*Data excerpts*.
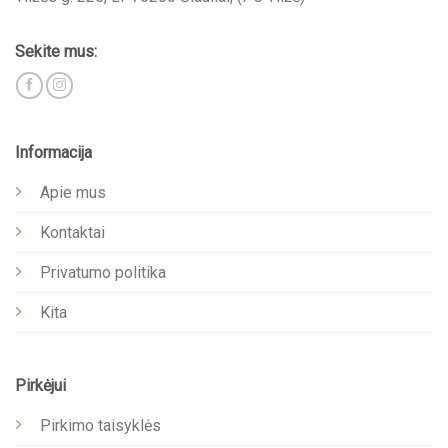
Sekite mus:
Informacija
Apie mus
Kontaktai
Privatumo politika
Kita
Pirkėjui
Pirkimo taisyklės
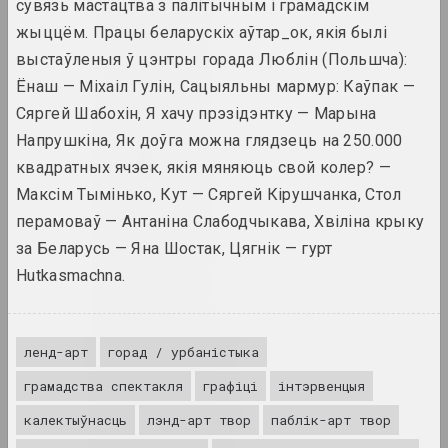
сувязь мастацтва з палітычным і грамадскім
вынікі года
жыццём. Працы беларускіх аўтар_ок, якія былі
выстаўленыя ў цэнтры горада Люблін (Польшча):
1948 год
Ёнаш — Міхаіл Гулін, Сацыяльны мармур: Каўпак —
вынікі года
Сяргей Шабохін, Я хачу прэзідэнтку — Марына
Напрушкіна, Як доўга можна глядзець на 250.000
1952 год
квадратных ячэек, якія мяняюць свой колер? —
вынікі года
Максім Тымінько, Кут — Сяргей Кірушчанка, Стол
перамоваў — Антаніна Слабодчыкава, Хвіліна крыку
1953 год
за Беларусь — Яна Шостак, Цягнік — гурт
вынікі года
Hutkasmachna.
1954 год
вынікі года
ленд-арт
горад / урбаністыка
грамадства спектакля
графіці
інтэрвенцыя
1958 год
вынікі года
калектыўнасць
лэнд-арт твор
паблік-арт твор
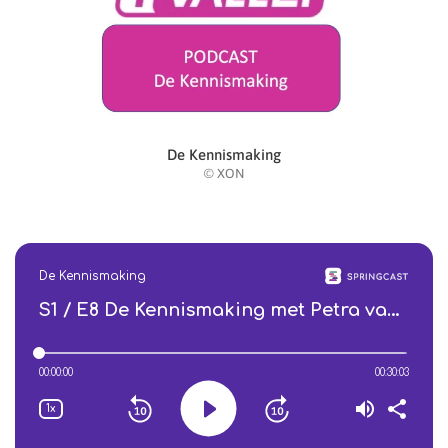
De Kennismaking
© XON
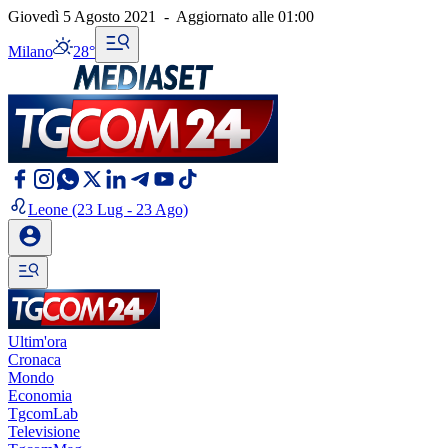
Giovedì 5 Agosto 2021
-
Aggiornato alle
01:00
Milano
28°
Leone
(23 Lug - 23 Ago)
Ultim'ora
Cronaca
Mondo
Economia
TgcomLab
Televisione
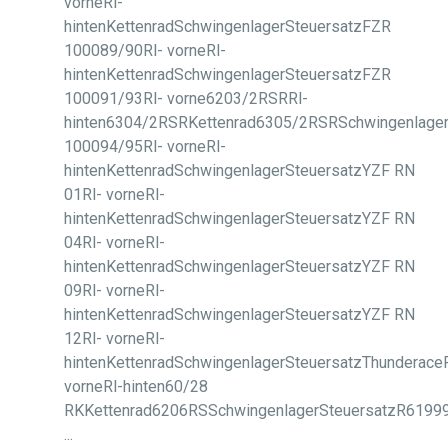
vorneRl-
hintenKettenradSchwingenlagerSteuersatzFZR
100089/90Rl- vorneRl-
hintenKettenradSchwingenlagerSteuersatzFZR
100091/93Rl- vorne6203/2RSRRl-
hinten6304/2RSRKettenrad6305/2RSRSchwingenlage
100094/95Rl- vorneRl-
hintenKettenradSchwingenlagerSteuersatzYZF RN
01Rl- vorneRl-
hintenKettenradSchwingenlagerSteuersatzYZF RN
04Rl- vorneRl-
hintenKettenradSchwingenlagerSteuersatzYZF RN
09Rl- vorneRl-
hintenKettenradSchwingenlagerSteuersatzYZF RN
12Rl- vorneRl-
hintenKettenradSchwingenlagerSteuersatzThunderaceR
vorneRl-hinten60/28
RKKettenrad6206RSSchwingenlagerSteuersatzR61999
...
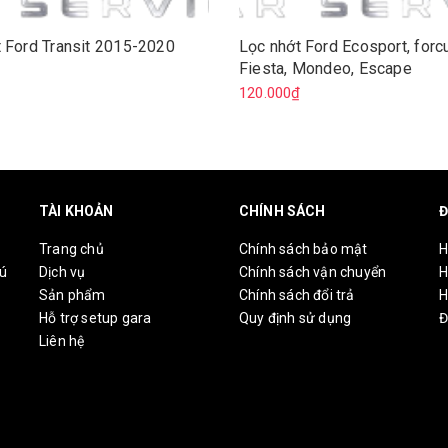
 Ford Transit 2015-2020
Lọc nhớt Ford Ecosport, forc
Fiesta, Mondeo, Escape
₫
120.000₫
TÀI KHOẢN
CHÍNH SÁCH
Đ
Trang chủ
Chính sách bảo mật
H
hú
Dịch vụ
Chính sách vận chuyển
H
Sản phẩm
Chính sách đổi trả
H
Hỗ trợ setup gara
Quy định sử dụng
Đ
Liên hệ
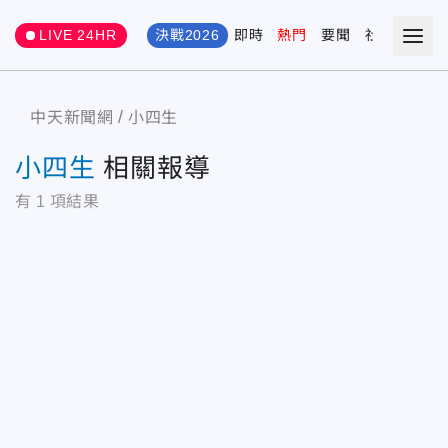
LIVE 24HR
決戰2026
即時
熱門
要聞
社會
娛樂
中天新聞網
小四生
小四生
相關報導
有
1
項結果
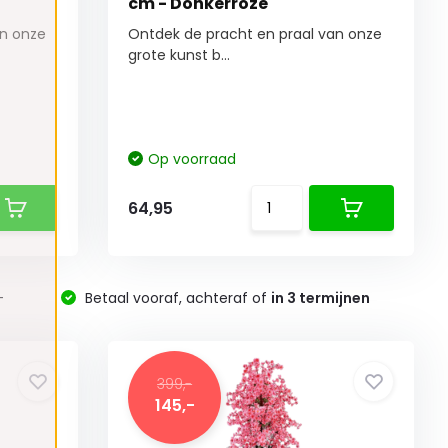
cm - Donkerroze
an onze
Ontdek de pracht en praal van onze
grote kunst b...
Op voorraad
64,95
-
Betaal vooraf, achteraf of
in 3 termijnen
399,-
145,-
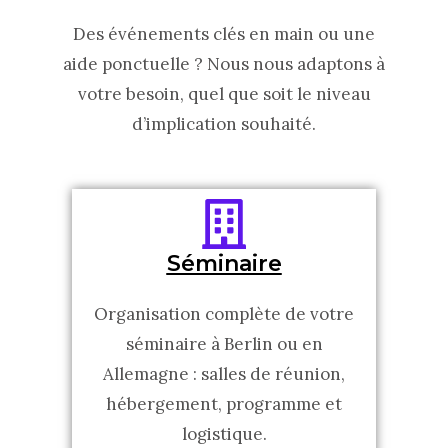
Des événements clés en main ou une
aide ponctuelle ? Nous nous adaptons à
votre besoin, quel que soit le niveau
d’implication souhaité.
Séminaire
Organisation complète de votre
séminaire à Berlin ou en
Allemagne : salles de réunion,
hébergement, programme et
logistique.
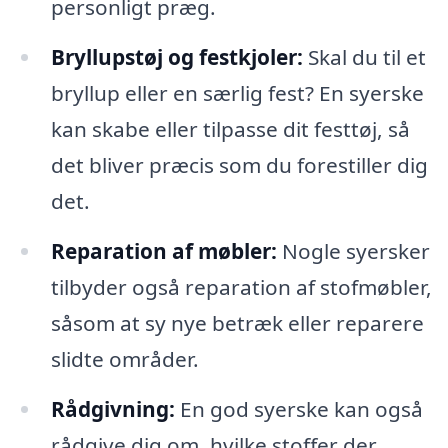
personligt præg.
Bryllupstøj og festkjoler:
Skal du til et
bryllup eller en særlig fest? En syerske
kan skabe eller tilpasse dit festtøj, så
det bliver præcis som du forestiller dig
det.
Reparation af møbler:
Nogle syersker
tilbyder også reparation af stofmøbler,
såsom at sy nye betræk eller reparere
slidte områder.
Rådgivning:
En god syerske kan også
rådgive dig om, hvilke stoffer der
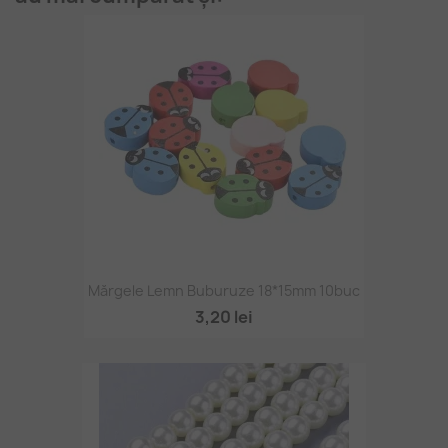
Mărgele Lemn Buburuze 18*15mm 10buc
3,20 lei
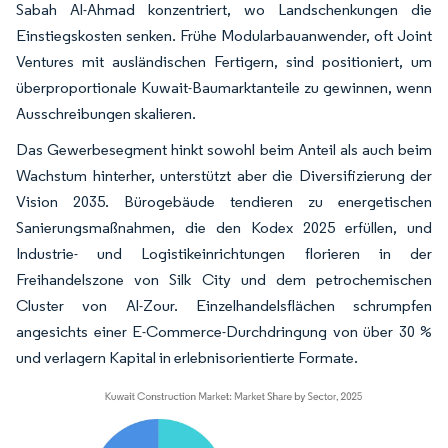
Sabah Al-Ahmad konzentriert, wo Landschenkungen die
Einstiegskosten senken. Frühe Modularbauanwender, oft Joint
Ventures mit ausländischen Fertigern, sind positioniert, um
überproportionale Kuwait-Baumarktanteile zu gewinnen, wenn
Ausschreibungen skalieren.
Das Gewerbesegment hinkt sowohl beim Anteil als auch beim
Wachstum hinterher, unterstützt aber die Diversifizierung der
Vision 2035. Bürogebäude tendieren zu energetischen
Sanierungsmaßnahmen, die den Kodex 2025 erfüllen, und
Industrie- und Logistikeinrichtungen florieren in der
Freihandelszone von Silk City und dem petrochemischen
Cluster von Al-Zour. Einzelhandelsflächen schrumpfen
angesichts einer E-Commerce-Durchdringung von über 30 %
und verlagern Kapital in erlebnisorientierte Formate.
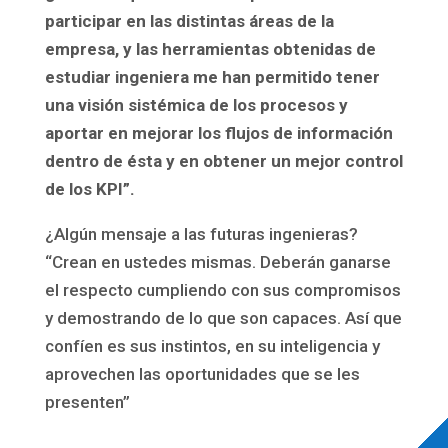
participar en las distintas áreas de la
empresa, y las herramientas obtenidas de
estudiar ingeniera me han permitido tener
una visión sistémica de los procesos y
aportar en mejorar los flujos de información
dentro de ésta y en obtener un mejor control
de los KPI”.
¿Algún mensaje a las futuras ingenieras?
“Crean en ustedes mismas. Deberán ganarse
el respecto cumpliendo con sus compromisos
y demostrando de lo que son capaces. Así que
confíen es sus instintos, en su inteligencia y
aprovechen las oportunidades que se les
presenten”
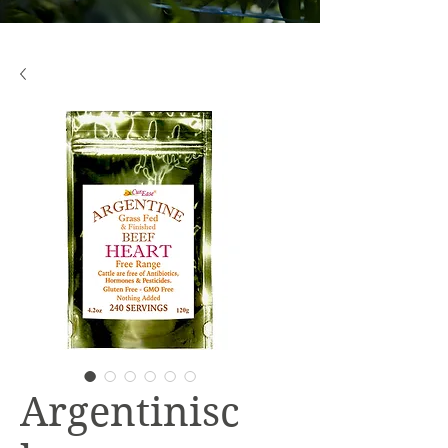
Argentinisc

*What is expected*. Give the tally of lines in the listing above that contain the string "якія", with nothing besides it.

*Reply to the exercise*. 2